8. The CRISPR/Cas9 gene editing system of claim 7, wherein the Sa-SauriCas9 protein and sgRNA complex or other proteins fused to Sa-SauriCas9 protein or proteins specifically recognizing sgrnas can modify and regulate targeted DNA regions, including regulation of gene transcription levels, single base switch or chromatin imaging tracking.

9. The CRISPR/Cas9 gene editing system of claim 8, wherein the single base switch comprises a switch between bases adenine to guanine, cytosine to thymine, cytosine to uracil, or other bases.

10. A method of gene editing for non-therapeutic purposes by the CRISPR/Cas9 gene editing system as claimed in any of claims 1 to 9 in a cell comprising editing DNA by recognition and localization of the targeted DNA by the complex of Sa-SauriCas9 protein and sgRNA; finally, detecting the editing efficiency; the method comprises the following specific steps:

(1) Synthesizing a humanized SauriCas9-PI gene sequence; and cloning to an expression vector to obtain pAAV2_ Sa-SauriCas9_ ITR;

11. The method of claim 10 wherein the pAAV2_ Sa-sauri cas9-hU6-sgRNA is an adeno-associated viral backbone plasmid comprising AAV2 ITRs, CMV enhancer, CMV promoter, SV40 NLS, sa-sauri cas9, nucleoplasmin NLS, 3x HA, bGH poly (a), human U6 promoter, bsaI endonuclease site, sgRNA scaffold sequence.

12. The method according to claim 10, wherein the CRISPR/Sa-saurtias 9 system delivered to the cell comprises a plasmid, retrovirus, adenovirus, adeno-associated viral vector or RNA expressing the Sa-saurtias 9 protein or sgRNA, or a Sa-saurtias 9 protein.

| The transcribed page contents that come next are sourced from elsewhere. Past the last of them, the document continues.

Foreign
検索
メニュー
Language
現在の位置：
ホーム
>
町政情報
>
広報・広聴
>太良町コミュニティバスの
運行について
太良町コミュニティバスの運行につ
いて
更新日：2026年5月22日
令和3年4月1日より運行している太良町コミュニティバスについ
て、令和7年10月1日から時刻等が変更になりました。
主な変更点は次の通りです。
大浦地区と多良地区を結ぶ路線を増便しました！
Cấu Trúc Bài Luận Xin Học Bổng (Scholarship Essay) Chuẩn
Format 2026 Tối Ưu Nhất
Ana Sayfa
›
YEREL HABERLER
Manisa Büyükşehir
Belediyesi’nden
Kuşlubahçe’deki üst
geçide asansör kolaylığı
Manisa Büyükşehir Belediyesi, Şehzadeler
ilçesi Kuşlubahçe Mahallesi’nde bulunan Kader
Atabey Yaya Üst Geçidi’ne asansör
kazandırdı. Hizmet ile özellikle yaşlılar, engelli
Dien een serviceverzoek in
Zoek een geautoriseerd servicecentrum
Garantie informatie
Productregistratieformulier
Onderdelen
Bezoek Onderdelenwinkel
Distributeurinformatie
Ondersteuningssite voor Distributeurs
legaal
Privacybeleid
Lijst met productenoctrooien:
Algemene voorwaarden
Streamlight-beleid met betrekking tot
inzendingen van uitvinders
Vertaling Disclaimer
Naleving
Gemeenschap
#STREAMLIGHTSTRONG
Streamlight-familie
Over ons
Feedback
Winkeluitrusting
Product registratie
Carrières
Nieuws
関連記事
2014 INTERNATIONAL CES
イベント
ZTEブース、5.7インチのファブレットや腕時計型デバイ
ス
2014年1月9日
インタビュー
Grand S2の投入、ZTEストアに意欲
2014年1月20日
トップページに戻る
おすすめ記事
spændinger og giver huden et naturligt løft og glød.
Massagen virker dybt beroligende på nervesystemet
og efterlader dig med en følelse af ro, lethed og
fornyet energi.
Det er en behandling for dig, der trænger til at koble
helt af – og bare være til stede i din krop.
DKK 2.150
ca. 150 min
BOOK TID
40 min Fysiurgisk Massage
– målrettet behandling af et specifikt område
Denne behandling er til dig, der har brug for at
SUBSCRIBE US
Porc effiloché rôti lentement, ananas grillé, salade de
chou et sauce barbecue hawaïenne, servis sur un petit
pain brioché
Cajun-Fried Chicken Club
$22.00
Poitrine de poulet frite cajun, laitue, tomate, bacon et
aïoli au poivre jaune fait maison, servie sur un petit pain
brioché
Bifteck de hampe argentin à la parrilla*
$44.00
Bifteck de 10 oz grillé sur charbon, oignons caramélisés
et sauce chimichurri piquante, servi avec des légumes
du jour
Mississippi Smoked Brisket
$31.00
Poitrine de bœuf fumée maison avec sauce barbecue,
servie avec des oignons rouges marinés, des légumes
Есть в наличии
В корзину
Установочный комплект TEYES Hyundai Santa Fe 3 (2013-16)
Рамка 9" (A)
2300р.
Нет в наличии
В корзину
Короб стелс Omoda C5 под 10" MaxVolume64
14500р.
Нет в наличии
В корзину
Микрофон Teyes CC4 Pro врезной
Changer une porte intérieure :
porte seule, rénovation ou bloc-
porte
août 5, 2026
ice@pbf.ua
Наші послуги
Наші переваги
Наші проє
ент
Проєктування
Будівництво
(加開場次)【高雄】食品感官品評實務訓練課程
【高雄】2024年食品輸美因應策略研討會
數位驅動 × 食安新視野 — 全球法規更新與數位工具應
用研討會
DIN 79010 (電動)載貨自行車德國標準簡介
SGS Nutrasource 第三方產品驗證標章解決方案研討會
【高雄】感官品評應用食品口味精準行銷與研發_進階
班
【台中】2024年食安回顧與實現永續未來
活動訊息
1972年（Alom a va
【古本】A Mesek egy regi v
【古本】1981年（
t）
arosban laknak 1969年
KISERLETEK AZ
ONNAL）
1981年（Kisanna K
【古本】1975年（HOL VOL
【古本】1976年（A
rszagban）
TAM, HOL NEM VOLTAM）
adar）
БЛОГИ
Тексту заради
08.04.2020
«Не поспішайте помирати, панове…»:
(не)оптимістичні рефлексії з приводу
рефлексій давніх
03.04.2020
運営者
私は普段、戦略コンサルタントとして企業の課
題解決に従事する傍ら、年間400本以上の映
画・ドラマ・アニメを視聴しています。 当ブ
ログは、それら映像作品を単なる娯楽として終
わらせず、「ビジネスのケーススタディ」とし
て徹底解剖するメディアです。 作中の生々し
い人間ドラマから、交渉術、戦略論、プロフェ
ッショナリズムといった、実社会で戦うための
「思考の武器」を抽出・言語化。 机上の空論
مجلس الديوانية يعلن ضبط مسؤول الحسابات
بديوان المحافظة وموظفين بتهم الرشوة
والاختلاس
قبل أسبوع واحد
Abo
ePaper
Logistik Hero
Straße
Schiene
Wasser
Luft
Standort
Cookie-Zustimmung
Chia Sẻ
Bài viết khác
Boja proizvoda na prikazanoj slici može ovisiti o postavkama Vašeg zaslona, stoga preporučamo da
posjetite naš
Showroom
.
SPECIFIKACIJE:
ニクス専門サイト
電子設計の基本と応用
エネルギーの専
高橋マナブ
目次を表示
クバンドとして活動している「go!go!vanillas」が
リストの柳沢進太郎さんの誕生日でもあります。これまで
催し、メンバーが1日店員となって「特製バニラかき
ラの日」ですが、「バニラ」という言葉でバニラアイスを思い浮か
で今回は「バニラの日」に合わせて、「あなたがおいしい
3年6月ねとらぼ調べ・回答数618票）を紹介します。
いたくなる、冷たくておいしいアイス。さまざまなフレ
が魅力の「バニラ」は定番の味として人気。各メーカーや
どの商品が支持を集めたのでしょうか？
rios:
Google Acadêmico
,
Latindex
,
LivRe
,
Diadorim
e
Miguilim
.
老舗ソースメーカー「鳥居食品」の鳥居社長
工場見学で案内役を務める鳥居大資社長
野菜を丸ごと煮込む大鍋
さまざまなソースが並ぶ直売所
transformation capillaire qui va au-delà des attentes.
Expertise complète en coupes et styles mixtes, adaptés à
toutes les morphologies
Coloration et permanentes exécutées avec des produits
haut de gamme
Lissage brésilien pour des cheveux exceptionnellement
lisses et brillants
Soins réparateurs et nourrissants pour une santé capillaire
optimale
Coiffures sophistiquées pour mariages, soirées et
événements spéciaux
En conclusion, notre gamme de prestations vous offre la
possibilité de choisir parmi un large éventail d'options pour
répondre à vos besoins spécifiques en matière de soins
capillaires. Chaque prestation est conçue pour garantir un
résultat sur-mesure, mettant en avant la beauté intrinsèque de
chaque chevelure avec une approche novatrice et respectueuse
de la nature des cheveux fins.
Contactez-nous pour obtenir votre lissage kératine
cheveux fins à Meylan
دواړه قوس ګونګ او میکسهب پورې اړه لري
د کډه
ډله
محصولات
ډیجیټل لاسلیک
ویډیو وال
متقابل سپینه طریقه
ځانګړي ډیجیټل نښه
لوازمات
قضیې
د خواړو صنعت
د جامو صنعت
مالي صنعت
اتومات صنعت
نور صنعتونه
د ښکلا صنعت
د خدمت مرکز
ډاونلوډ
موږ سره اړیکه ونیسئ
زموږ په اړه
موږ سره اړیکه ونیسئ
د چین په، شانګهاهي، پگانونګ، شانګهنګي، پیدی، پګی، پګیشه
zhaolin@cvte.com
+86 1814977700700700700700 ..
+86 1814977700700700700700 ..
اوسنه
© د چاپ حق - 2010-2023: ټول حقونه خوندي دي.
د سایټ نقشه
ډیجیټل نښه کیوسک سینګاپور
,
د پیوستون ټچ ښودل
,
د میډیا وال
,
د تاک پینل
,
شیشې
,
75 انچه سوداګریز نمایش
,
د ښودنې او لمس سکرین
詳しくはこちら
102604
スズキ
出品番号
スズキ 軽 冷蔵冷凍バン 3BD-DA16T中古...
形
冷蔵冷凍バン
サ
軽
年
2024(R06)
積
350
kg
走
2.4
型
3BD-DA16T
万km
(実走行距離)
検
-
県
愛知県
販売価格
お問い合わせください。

13. The method of claim 10, wherein the sgRNA is synthesized with corresponding oligonucleotide single-stranded DNA sequences, i.e., oligo-F and Oligo-R sequences are shown in SEQ ID NO 4 and SEQ ID NO 5;

the target site of the cell in the step (3) has a nucleotide sequence shown by SEQ ID NO. 6;

the template of PCR in the step (4) is edited DNA; the primer sequences for PCR amplification were: SEQ ID NO. 7, 8, 9, 10.

14. A kit based on the CRISPR/Cas9 gene editing system of any of claims 1 to 9, comprising a Sa-saurtia 9 protein and sgrnas targeting the DNA sequence.

15. Use of the CRISPR/Cas9 gene editing system according to any of claims 1 to 9 for non-therapeutic purposes including gene knock-out, site-directed base change, site-directed insertion, regulation of gene transcription level, single base switch or chromatin imaging follow-up.